# WHAT IS EXPECTED
Put every line of the listing below into a JSON list of strings, one string per line, skipping blank lines and leaving out the pictures.

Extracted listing

_ _ _ _ _

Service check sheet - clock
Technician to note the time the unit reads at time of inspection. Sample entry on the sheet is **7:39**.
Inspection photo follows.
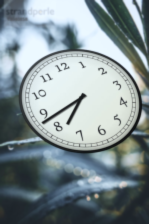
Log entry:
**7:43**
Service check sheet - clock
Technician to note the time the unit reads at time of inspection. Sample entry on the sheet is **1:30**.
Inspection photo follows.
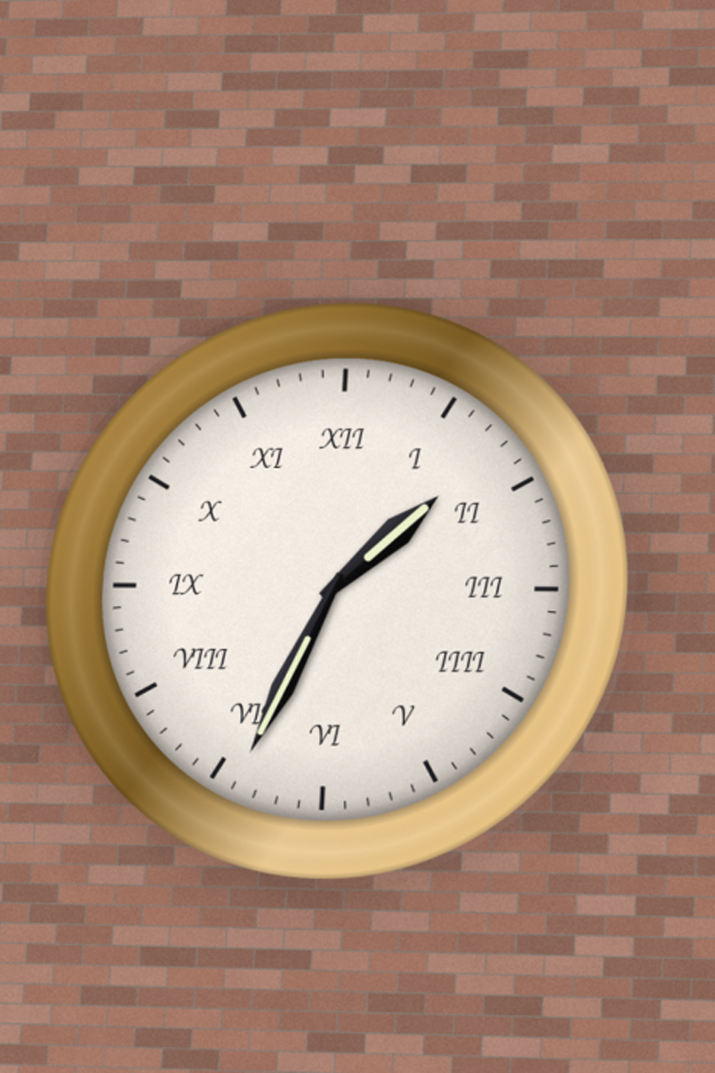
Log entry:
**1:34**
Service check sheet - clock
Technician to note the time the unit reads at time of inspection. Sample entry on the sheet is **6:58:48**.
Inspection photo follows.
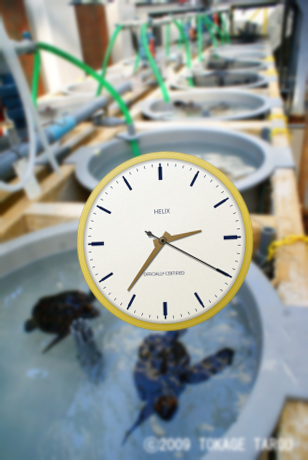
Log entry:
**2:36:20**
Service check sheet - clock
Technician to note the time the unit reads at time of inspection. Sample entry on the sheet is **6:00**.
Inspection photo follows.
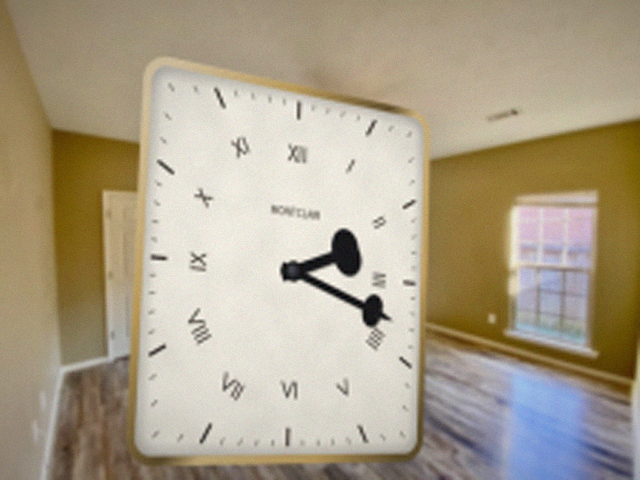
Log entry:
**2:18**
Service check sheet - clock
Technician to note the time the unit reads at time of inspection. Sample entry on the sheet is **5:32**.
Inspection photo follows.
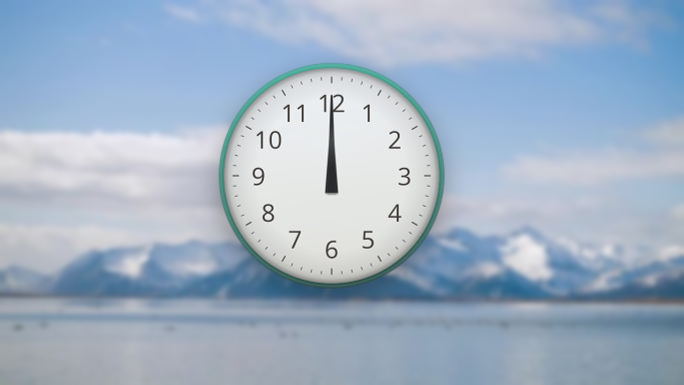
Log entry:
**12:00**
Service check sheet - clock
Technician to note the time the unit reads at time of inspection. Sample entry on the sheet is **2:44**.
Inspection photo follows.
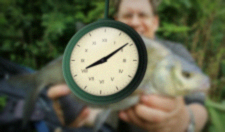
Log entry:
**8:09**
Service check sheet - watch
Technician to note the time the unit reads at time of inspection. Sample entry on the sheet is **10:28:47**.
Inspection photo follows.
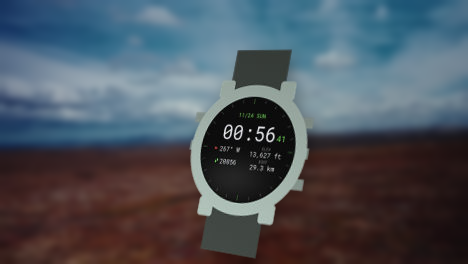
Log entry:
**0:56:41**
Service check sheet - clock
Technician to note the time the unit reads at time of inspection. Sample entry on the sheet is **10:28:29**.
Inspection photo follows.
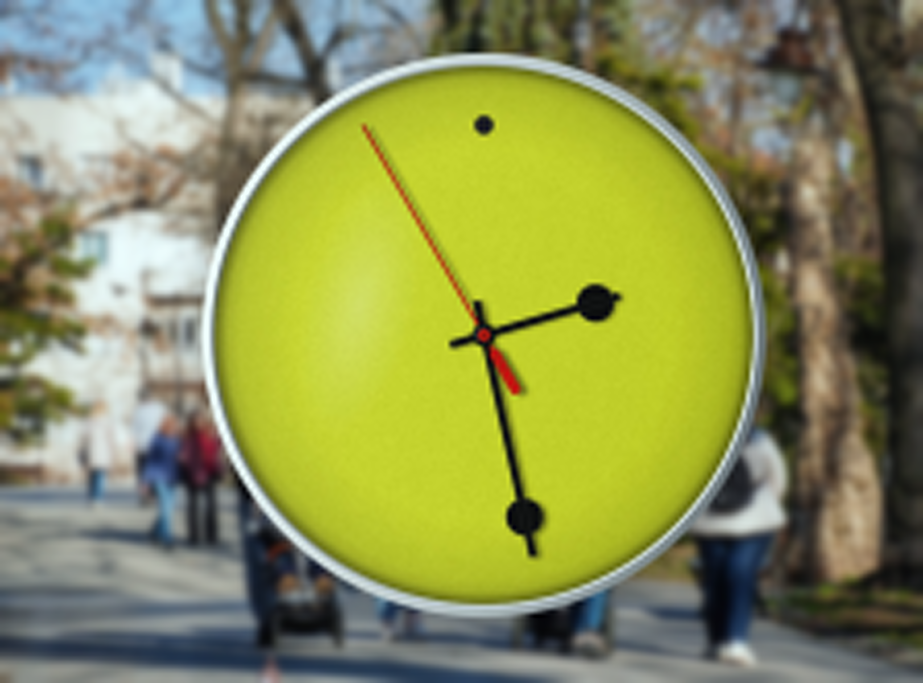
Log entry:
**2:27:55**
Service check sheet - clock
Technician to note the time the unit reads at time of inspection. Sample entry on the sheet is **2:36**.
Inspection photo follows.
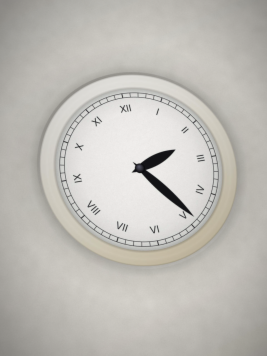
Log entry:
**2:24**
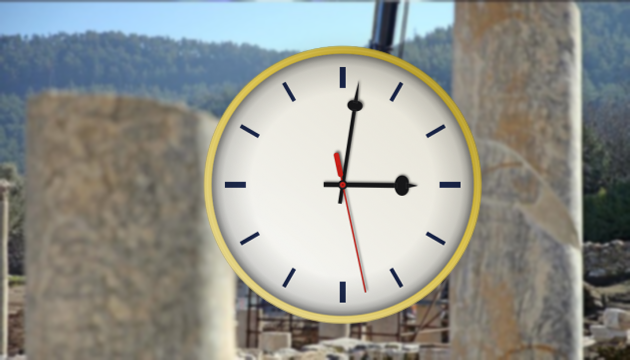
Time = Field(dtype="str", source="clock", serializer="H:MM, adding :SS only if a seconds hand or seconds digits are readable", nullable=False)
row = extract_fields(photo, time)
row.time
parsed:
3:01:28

_ _ _ _ _

# FINAL RESULT
[
  "Service check sheet - clock",
  "Technician to note the time the unit reads at time of inspection. Sample entry on the sheet is **7:39**.",
  "Inspection photo follows.",
  "Log entry:",
  "**7:43**",
  "Service check sheet - clock",
  "Technician to note the time the unit reads at time of inspection. Sample entry on the sheet is **1:30**.",
  "Inspection photo follows.",
  "Log entry:",
  "**1:34**",
  "Service check sheet - clock",
  "Technician to note the time the unit reads at time of inspection. Sample entry on the sheet is **6:58:48**.",
  "Inspection photo follows.",
  "Log entry:",
  "**2:36:20**",
  "Service check sheet - clock",
  "Technician to note the time the unit reads at time of inspection. Sample entry on the sheet is **6:00**.",
  "Inspection photo follows.",
  "Log entry:",
  "**2:18**",
  "Service check sheet - clock",
  "Technician to note the time the unit reads at time of inspection. Sample entry on the sheet is **5:32**.",
  "Inspection photo follows.",
  "Log entry:",
  "**12:00**",
  "Service check sheet - clock",
  "Technician to note the time the unit reads at time of inspection. Sample entry on the sheet is **2:44**.",
  "Inspection photo follows.",
  "Log entry:",
  "**8:09**",
  "Service check sheet - watch",
  "Technician to note the time the unit reads at time of inspection. Sample entry on the sheet is **10:28:47**.",
  "Inspection photo follows.",
  "Log entry:",
  "**0:56:41**",
  "Service check sheet - clock",
  "Technician to note the time the unit reads at time of inspection. Sample entry on the sheet is **10:28:29**.",
  "Inspection photo follows.",
  "Log entry:",
  "**2:27:55**",
  "Service check sheet - clock",
  "Technician to note the time the unit reads at time of inspection. Sample entry on the sheet is **2:36**.",
  "Inspection photo follows.",
  "Log entry:",
  "**2:24**",
  "Time = Field(dtype=\"str\", source=\"clock\", serializer=\"H:MM, adding :SS only if a seconds hand or seconds digits are readable\", nullable=False)",
  "row = extract_fields(photo, time)",
  "row.time",
  "parsed:",
  "3:01:28"
]